Eis o fato incontestável. Os parlamentares que apenas gritam não geram nenhum temor entre as lideranças do Congresso e no Palácio do Planalto. O que causa apreensão em Arthur Lira e no governo federal é a efetiva capacidade de articulação política, como a que se viu na formação do superbloco no dia 28 de março. São as lideranças políticas articuladoras da bancada com 142 deputados que podem oferecer algum óbice aos planos do PT e aos do Centrão. Não é demais lembrar que foi Gilberto Kassab quem, com a criação do Partido Social Democrático (PSD) em 2011, surpreendeu Lula e alterou a dinâmica de forças no Congresso de então.

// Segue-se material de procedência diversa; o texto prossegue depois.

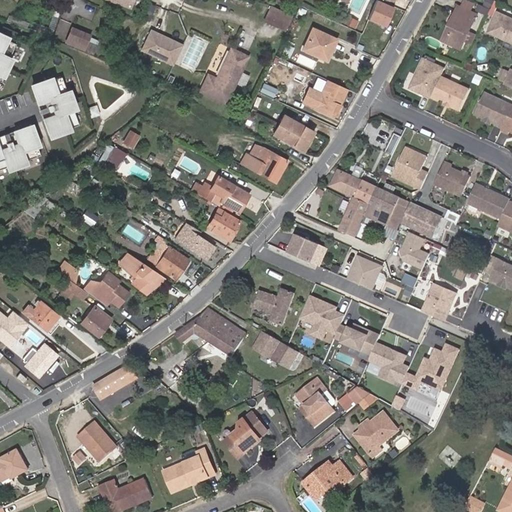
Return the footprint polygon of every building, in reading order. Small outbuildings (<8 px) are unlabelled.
[(160,13),(164,1),(161,0),(149,0),(147,8),(160,13)] [(390,5),(376,0),(375,0),(367,20),(385,27),(393,7),(390,5)] [(294,12),(297,4),(290,1),(287,9),(294,12)] [(469,12),(473,4),(465,1),(461,8),(469,12)] [(486,17),(489,10),(476,3),(472,11),(478,14),(479,13),(486,17)] [(284,30),(291,16),(271,7),(265,20),(284,30)] [(453,27),(461,8),(458,7),(450,25),(453,27)] [(469,32),(476,15),(469,12),(461,8),(453,27),(450,25),(442,41),(460,49),(464,41),(469,32)] [(54,30),(60,13),(54,11),(48,27),(48,28),(54,30)] [(511,19),(497,13),(488,33),(511,43),(511,19)] [(354,28),(358,20),(347,14),(343,22),(354,28)] [(29,28),(31,24),(16,19),(15,22),(29,28)] [(51,37),(54,30),(48,28),(48,27),(32,21),(31,24),(29,28),(30,28),(51,37)] [(87,41),(90,35),(72,27),(65,42),(93,54),(97,45),(87,41)] [(326,61),(336,39),(312,28),(302,50),(326,61)] [(173,65),(183,45),(152,31),(143,51),(173,65)] [(471,45),(476,35),(469,32),(464,41),(471,45)] [(9,58),(15,44),(0,36),(0,64),(6,67),(10,58),(9,58)] [(194,36),(183,62),(196,68),(207,42),(194,36)] [(240,72),(248,57),(230,48),(216,78),(208,74),(200,91),(225,104),(235,83),(240,72)] [(441,77),(445,69),(424,59),(410,89),(431,98),(431,97),(441,77)] [(243,86),(249,76),(240,72),(235,83),(243,86)] [(67,91),(61,76),(31,87),(36,102),(51,97),(54,104),(39,109),(40,111),(71,100),(67,91)] [(459,111),(469,90),(441,77),(431,97),(439,101),(440,99),(445,102),(451,105),(450,106),(459,111)] [(339,105),(347,89),(327,80),(321,94),(309,89),(303,102),(333,116),(338,105),(339,105)] [(273,97),(276,89),(265,84),(262,92),(273,97)] [(502,128),(511,106),(511,105),(484,93),(474,114),(484,119),(492,122),(496,124),(495,125),(502,128)] [(54,104),(51,97),(36,102),(39,109),(54,104)] [(78,125),(73,110),(74,110),(71,100),(40,111),(41,114),(55,108),(58,115),(43,121),(49,135),(78,125)] [(336,117),(341,106),(339,105),(338,105),(333,116),(336,117)] [(91,116),(98,114),(95,106),(88,109),(91,116)] [(511,106),(502,128),(501,131),(509,134),(510,132),(511,133),(511,106)] [(58,115),(55,108),(41,114),(43,121),(58,115)] [(314,132),(283,115),(273,135),(303,151),(314,132)] [(33,124),(15,131),(20,146),(13,148),(8,133),(6,134),(16,165),(25,161),(40,155),(37,148),(41,146),(33,124)] [(15,131),(8,133),(13,148),(20,146),(15,131)] [(132,148),(138,137),(129,132),(123,142),(132,148)] [(402,136),(395,132),(387,151),(395,154),(402,136)] [(0,147),(0,169),(6,167),(7,168),(16,165),(6,134),(3,135),(9,149),(2,152),(0,147)] [(3,135),(0,135),(0,147),(2,152),(9,149),(3,135)] [(287,161),(263,148),(254,145),(249,155),(246,153),(240,163),(275,183),(287,161)] [(115,147),(105,164),(112,169),(117,160),(121,163),(127,154),(115,147)] [(426,157),(405,148),(400,158),(403,159),(407,151),(425,160),(426,157)] [(420,170),(425,160),(407,151),(403,159),(400,158),(392,176),(421,189),(428,173),(420,170)] [(89,161),(95,165),(100,157),(94,153),(89,161)] [(238,172),(242,165),(229,158),(225,164),(238,172)] [(117,160),(112,169),(116,171),(121,163),(117,160)] [(462,173),(450,168),(451,165),(445,162),(434,184),(462,197),(471,177),(467,175),(462,173)] [(369,203),(377,188),(338,170),(331,185),(352,195),(355,196),(369,203)] [(211,187),(217,176),(211,173),(205,184),(211,187)] [(386,183),(389,176),(384,174),(381,181),(386,183)] [(239,212),(249,194),(234,185),(218,176),(217,176),(211,187),(205,184),(204,183),(202,186),(198,194),(210,201),(215,193),(222,197),(220,201),(239,212)] [(90,193),(98,181),(93,178),(85,190),(90,193)] [(198,194),(202,186),(196,183),(191,190),(198,194)] [(510,199),(476,183),(466,204),(500,220),(510,199)] [(395,230),(408,202),(377,188),(369,203),(355,196),(340,230),(356,237),(364,216),(395,230)] [(59,208),(47,200),(41,195),(34,201),(43,208),(53,215),(59,208)] [(34,219),(43,208),(34,201),(29,205),(23,211),(34,219)] [(511,232),(511,203),(509,202),(500,220),(498,226),(511,232)] [(432,237),(441,218),(411,204),(402,224),(432,237)] [(133,213),(120,205),(116,210),(120,212),(127,217),(129,218),(133,213)] [(229,242),(241,221),(218,207),(206,228),(229,242)] [(164,221),(167,215),(157,208),(153,214),(164,221)] [(84,214),(76,209),(71,215),(80,220),(84,214)] [(127,217),(120,212),(117,215),(125,220),(127,217)] [(14,229),(23,219),(18,214),(3,227),(6,231),(11,226),(14,229)] [(173,235),(144,216),(139,224),(158,236),(168,243),(173,235)] [(198,236),(200,231),(187,223),(175,239),(205,259),(214,247),(198,236)] [(489,239),(492,233),(487,230),(484,237),(489,239)] [(425,238),(410,231),(401,252),(404,260),(423,268),(430,253),(420,249),(425,238)] [(295,235),(287,253),(310,263),(318,245),(295,235)] [(175,280),(188,260),(166,245),(168,243),(158,236),(155,241),(160,244),(155,252),(154,250),(147,260),(175,280)] [(159,274),(128,253),(119,263),(133,275),(134,275),(137,278),(134,280),(131,283),(145,294),(164,279),(158,275),(159,274)] [(511,265),(492,255),(485,270),(493,274),(491,279),(511,288),(511,265)] [(357,256),(347,279),(372,289),(382,267),(357,256)] [(77,271),(64,261),(58,270),(69,279),(72,281),(76,275),(77,271)] [(129,293),(116,283),(119,280),(108,272),(99,282),(92,282),(85,291),(87,293),(103,304),(107,299),(118,306),(129,293)] [(72,281),(69,279),(65,286),(74,292),(82,299),(87,293),(72,281)] [(433,283),(422,310),(445,320),(457,293),(433,283)] [(74,292),(65,286),(61,291),(70,298),(74,292)] [(283,325),(295,293),(281,289),(278,297),(259,291),(251,317),(278,327),(279,324),(283,325)] [(341,324),(345,316),(335,311),(330,309),(331,306),(309,296),(300,317),(316,323),(315,325),(311,334),(323,340),(327,330),(336,335),(341,324)] [(46,332),(59,317),(40,301),(39,302),(36,306),(33,310),(29,315),(28,317),(46,332)] [(33,310),(27,306),(24,311),(29,315),(33,310)] [(111,319),(94,306),(81,323),(98,336),(111,319)] [(246,333),(208,308),(200,317),(176,334),(183,343),(195,333),(232,356),(246,333)] [(6,317),(0,311),(0,341),(9,349),(30,324),(12,309),(6,317)] [(316,323),(300,317),(299,319),(315,325),(316,323)] [(341,342),(371,356),(376,344),(380,335),(365,328),(364,330),(361,328),(361,327),(355,324),(353,328),(348,326),(348,327),(341,324),(336,335),(335,338),(342,341),(341,342)] [(264,332),(255,348),(290,367),(299,352),(264,332)] [(38,377),(57,355),(43,344),(25,365),(38,377)] [(407,373),(409,368),(403,365),(406,357),(398,353),(397,356),(391,353),(392,351),(376,344),(371,356),(369,361),(384,367),(380,377),(394,383),(395,380),(402,383),(407,373)] [(441,390),(459,350),(446,344),(443,352),(435,349),(430,361),(428,366),(423,364),(417,377),(407,373),(402,383),(418,390),(421,381),(441,390)] [(23,360),(13,351),(7,359),(17,367),(23,360)] [(137,377),(130,365),(94,386),(101,398),(137,377)] [(26,378),(19,373),(16,377),(23,382),(26,378)] [(322,395),(327,391),(317,379),(297,395),(305,405),(301,408),(315,426),(334,411),(322,395)] [(349,394),(359,387),(356,385),(347,392),(349,394)] [(360,403),(371,394),(359,387),(349,394),(349,395),(357,405),(360,403)] [(365,409),(376,400),(371,394),(360,403),(365,409)] [(379,446),(398,430),(384,412),(370,423),(361,430),(355,435),(370,453),(379,446)] [(259,438),(267,431),(253,413),(239,423),(239,430),(225,441),(238,458),(252,447),(254,441),(259,438)] [(361,430),(370,423),(368,420),(359,427),(361,430)] [(118,447),(95,421),(78,436),(100,462),(118,447)] [(252,447),(261,440),(259,438),(254,441),(252,447)] [(373,457),(382,450),(379,446),(370,453),(373,457)] [(134,457),(130,447),(122,454),(127,461),(134,457)] [(511,466),(511,455),(496,448),(490,459),(503,465),(511,468),(511,466)] [(216,475),(205,449),(195,453),(197,457),(191,459),(186,462),(164,471),(173,493),(216,475)] [(29,470),(17,450),(0,459),(0,480),(2,479),(10,475),(11,477),(12,478),(29,470)] [(197,457),(195,453),(195,451),(183,456),(186,462),(191,459),(197,457)] [(365,465),(358,456),(355,458),(362,467),(365,465)] [(503,465),(490,459),(488,462),(501,468),(503,465)] [(317,500),(341,480),(344,484),(353,477),(340,461),(334,466),(330,462),(319,471),(320,472),(313,479),(311,477),(303,483),(317,500)] [(374,477),(368,469),(361,474),(368,482),(374,477)] [(313,479),(320,472),(319,471),(311,477),(313,479)] [(118,511),(153,498),(145,479),(119,490),(114,479),(100,485),(110,511),(118,511)] [(511,511),(511,481),(498,510),(501,511),(511,511)] [(474,506),(478,499),(472,496),(468,503),(474,506)]
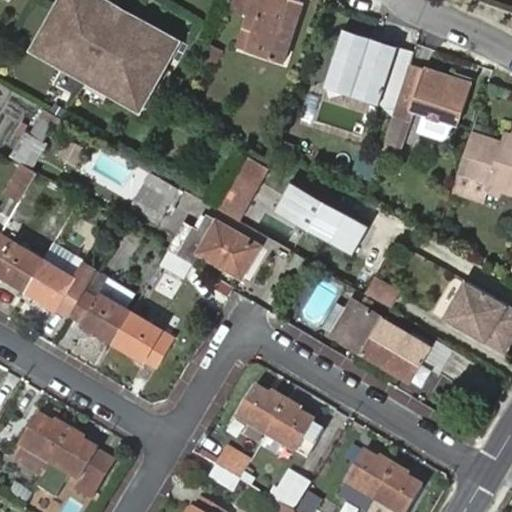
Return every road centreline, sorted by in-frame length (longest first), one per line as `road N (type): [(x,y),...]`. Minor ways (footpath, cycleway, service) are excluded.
road 1 (residential): [(486,471),(264,338),(234,344),(172,440)]
road 2 (residential): [(172,440),(0,337)]
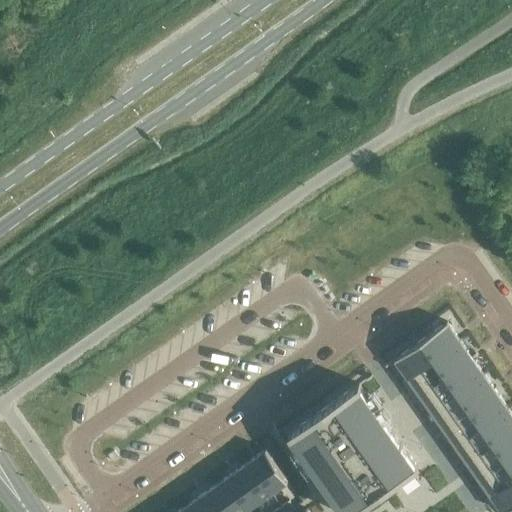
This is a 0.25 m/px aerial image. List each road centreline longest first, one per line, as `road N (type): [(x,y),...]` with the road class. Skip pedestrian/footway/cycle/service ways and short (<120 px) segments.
road 1 (residential): [(511,323),(466,258),(441,258),(79,511)]
road 2 (secondary): [(0,236),(329,0)]
road 3 (secondary): [(269,0),(0,189)]
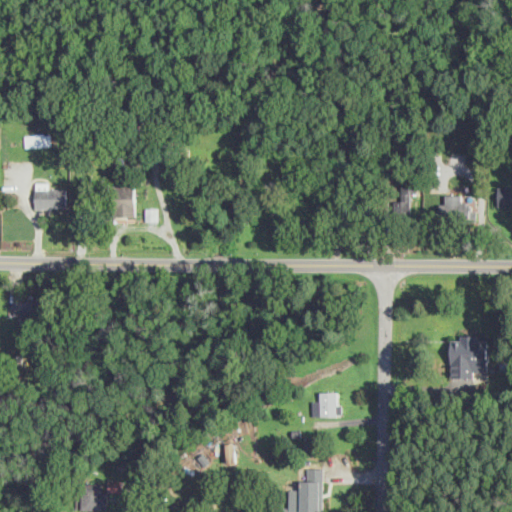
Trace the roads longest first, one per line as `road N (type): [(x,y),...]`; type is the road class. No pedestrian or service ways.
road 1 (tertiary): [(0,259),(511,263)]
road 2 (residential): [(382,511),(387,263)]
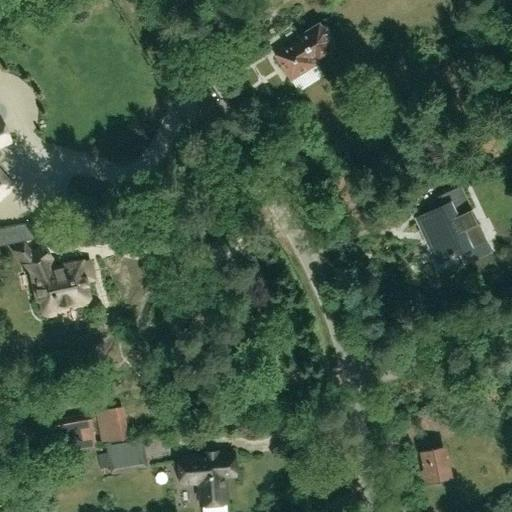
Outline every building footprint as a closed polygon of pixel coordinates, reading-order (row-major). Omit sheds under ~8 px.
[(301,40),(276,55),(292,80),(319,63),(318,60),(336,48),(334,45),(335,40),(328,28),(322,27),(320,23),(299,37),(301,40)] [(0,196),(12,185),(0,172),(0,144),(9,140),(0,119),(0,196)] [(432,211),(417,218),(438,263),(462,252),(471,248),(487,240),(473,210),(462,186),(428,203),(432,211)] [(27,224),(0,229),(0,244),(30,238),(27,224)] [(27,243),(14,253),(28,273),(34,300),(38,303),(38,305),(39,308),(39,310),(41,313),(43,315),(45,316),(49,317),(51,317),(53,315),(56,313),(58,310),(86,303),(91,298),(88,287),(89,286),(89,283),(95,281),(89,259),(84,260),(82,259),(54,266),(52,258),(47,250),(36,256),(27,243)] [(60,453),(96,446),(89,412),(54,419),(60,453)] [(118,441),(122,462),(165,455),(161,433),(118,441)] [(420,451),(427,484),(454,478),(447,446),(420,451)] [(206,451),(207,456),(180,458),(182,485),(198,484),(200,505),(223,503),(221,477),(238,475),(236,454),(220,455),(220,450),(206,451)]
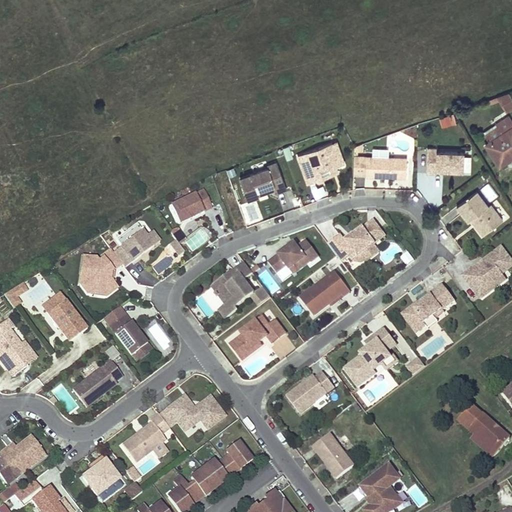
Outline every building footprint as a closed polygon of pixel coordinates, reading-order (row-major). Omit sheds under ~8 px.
[(511,101),(507,93),(498,96),(507,111),(511,108),(511,101)] [(454,114),(438,119),(441,129),(457,125),(454,114)] [(485,143),(498,164),(511,154),(511,121),(509,117),(484,133),(489,140),(485,143)] [(332,142),(298,155),(308,183),(323,177),(320,168),(328,165),(329,167),(334,165),(335,166),(343,163),(339,151),(335,152),(332,142)] [(289,148),(284,149),(287,159),(292,158),(289,148)] [(372,148),(372,156),(388,157),(388,148),(372,148)] [(464,151),(427,150),(426,172),(436,173),(436,169),(463,170),(464,151)] [(511,154),(498,164),(500,166),(511,158),(511,154)] [(406,177),(407,157),(388,157),(372,156),(357,156),(355,167),(355,174),(365,174),(365,176),(384,176),(384,174),(390,174),(390,176),(406,177)] [(256,191),(274,184),(276,188),(277,191),(286,188),(276,162),(267,165),(268,167),(240,178),(247,199),(258,195),(256,191)] [(334,165),(329,167),(331,174),(337,172),(335,166),(334,165)] [(237,175),(234,168),(227,171),(230,178),(237,175)] [(274,184),(256,191),(258,195),(276,188),(274,184)] [(203,190),(170,206),(179,224),(212,208),(203,190)] [(474,216),(486,232),(502,220),(490,204),(488,206),(476,191),(457,206),(468,221),(471,219),(474,216)] [(474,216),(471,219),(482,235),(486,232),(474,216)] [(339,234),(327,243),(337,256),(342,262),(350,256),(353,261),(361,262),(366,258),(367,248),(373,244),(384,235),(372,220),(347,239),(345,237),(343,239),(339,234)] [(122,245),(141,231),(137,225),(118,240),(122,245)] [(184,239),(176,229),(173,230),(170,232),(175,240),(178,244),(184,239)] [(122,245),(113,252),(121,263),(124,267),(131,262),(132,262),(153,246),(146,236),(141,231),(122,245)] [(152,232),(146,236),(153,246),(159,242),(152,232)] [(178,244),(175,240),(170,244),(179,255),(184,251),(178,244)] [(294,243),(268,262),(276,273),(286,266),(289,270),(307,257),(309,260),(311,262),(318,256),(306,240),(297,247),(294,243)] [(367,261),(379,252),(373,244),(367,248),(366,258),(367,261)] [(470,269),(462,275),(476,293),(487,285),(491,290),(505,279),(501,274),(511,265),(511,263),(501,248),(483,261),(486,264),(480,269),(477,266),(471,270),(470,269)] [(88,293),(90,293),(94,290),(95,286),(101,287),(105,292),(115,285),(111,280),(109,277),(110,271),(113,270),(121,263),(113,252),(110,249),(102,256),(103,258),(99,261),(96,261),(96,258),(83,257),(80,283),(88,293)] [(401,256),(406,266),(414,261),(409,252),(401,256)] [(307,257),(289,270),(292,273),(309,260),(307,257)] [(211,287),(225,305),(227,304),(233,313),(238,310),(236,307),(250,297),(254,293),(244,280),(253,273),(244,262),(211,287)] [(335,271),(300,298),(314,315),(328,305),(342,294),(343,296),(350,291),(335,271)] [(20,283),(2,294),(13,307),(19,302),(14,296),(24,290),(20,283)] [(401,314),(416,334),(426,326),(424,323),(433,316),(435,319),(444,312),(443,310),(455,301),(442,284),(430,294),(430,295),(416,306),(415,304),(401,314)] [(487,285),(476,293),(480,298),(491,290),(487,285)] [(254,293),(262,304),(270,298),(262,288),(254,293)] [(262,304),(254,293),(250,297),(258,307),(262,304)] [(59,294),(41,307),(69,343),(86,330),(59,294)] [(342,294),(328,305),(329,307),(343,296),(342,294)] [(225,305),(219,310),(225,319),(233,313),(227,304),(225,305)] [(124,315),(109,326),(131,355),(146,344),(124,315)] [(230,344),(240,357),(260,343),(267,337),(273,343),(286,333),(276,320),(269,325),(262,316),(241,332),(242,335),(230,344)] [(426,326),(428,329),(437,322),(435,319),(433,316),(424,323),(426,326)] [(6,320),(0,324),(0,355),(8,366),(5,368),(12,376),(26,365),(20,357),(26,352),(19,344),(9,330),(12,327),(6,320)] [(362,355),(345,368),(358,386),(375,373),(373,370),(390,358),(386,352),(396,344),(384,329),(374,336),(378,341),(368,348),(361,354),(362,355)] [(374,336),(365,343),(368,348),(378,341),(374,336)] [(26,352),(20,357),(26,365),(36,358),(23,341),(19,344),(26,352)] [(260,343),(240,357),(242,360),(262,345),(260,343)] [(146,344),(131,355),(136,361),(151,350),(146,344)] [(118,355),(112,347),(106,351),(112,360),(118,355)] [(425,367),(418,358),(407,367),(414,375),(425,367)] [(110,360),(72,389),(86,407),(117,383),(115,381),(122,376),(110,360)] [(314,376),(286,396),(300,414),(334,388),(323,372),(315,378),(314,376)] [(184,396),(166,409),(175,421),(182,431),(199,421),(205,431),(224,419),(210,398),(193,409),(184,396)] [(458,422),(474,436),(488,419),(472,405),(458,422)] [(166,409),(158,415),(167,427),(175,421),(166,409)] [(151,423),(122,446),(135,463),(165,440),(161,435),(169,429),(167,427),(158,415),(157,414),(149,420),(151,423)] [(488,419),(474,436),(471,439),(493,458),(510,438),(488,419)] [(329,434),(313,447),(338,478),(354,464),(329,434)] [(220,480),(222,483),(228,478),(227,477),(239,468),(240,469),(246,465),(244,463),(250,458),(238,442),(226,451),(229,455),(217,464),(214,460),(191,478),(194,482),(188,486),(181,477),(174,482),(179,489),(168,497),(179,511),(186,511),(193,507),(192,504),(204,495),(205,496),(210,491),(209,489),(220,480)] [(14,478),(36,462),(22,443),(15,448),(0,459),(0,476),(0,477),(9,471),(14,478)] [(11,444),(0,453),(0,459),(15,448),(11,444)] [(99,457),(85,468),(89,472),(103,461),(99,457)] [(89,472),(80,478),(95,498),(118,481),(103,461),(89,472)] [(140,477),(132,466),(125,471),(133,482),(140,477)] [(387,466),(358,488),(366,499),(368,497),(373,504),(371,505),(362,511),(389,511),(393,509),(389,503),(395,499),(387,489),(388,485),(392,485),(398,481),(387,466)] [(14,478),(9,471),(0,477),(6,485),(14,478)] [(33,480),(13,495),(23,507),(31,501),(39,511),(63,511),(56,503),(59,501),(48,487),(42,491),(33,480)] [(220,480),(209,489),(210,491),(222,483),(220,480)] [(118,481),(95,498),(101,506),(124,489),(118,481)] [(134,483),(123,491),(130,501),(141,492),(134,483)] [(0,500),(2,504),(13,495),(9,489),(0,495),(0,500)] [(283,511),(279,505),(282,503),(273,491),(263,499),(265,501),(257,507),(255,505),(245,511),(283,511)] [(14,496),(6,501),(13,511),(21,507),(14,496)] [(395,499),(389,503),(393,509),(394,510),(401,504),(396,497),(395,499)] [(166,511),(160,503),(148,511),(143,505),(136,510),(137,511),(166,511)]
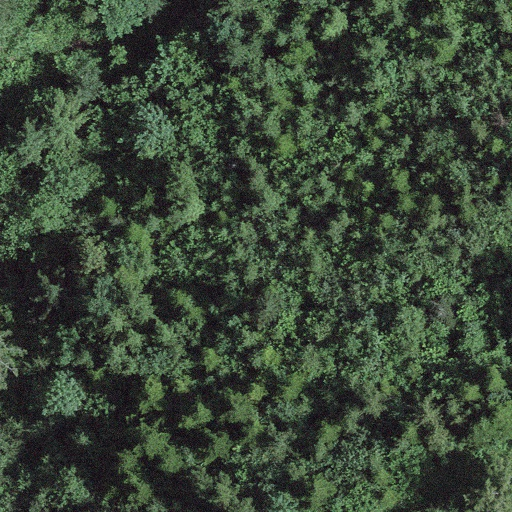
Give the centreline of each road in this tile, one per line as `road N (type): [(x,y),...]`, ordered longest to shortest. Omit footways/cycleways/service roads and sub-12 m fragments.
road 1 (track): [(0,210),(211,0)]
road 2 (track): [(511,456),(403,511)]
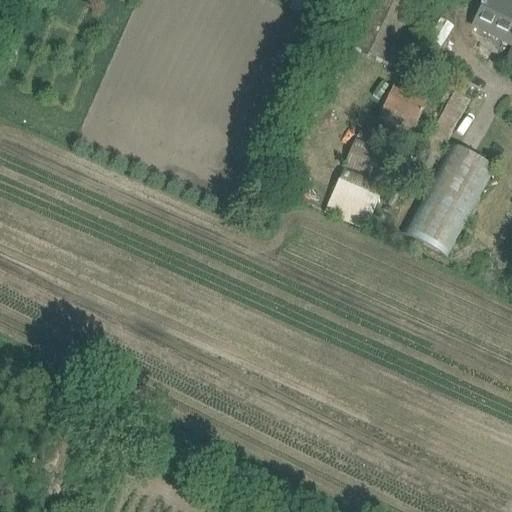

Há quem se iluda pensando que o bolsonarismo poderá constituir algum tipo de oposição ao governo Lula no Congresso. Mesmo quando Jair Bolsonaro era presidente da República, sua turma foi incapaz de se organizar e de articular politicamente no Legislativo. Brincaram de ser a nova direita no País, mas foram tão somente a antítese da civilidade e da República. Agora, são capacho de Arthur Lira, o que não é nenhuma novidade. A novidade é que tem gente adulta na Câmara fazendo política.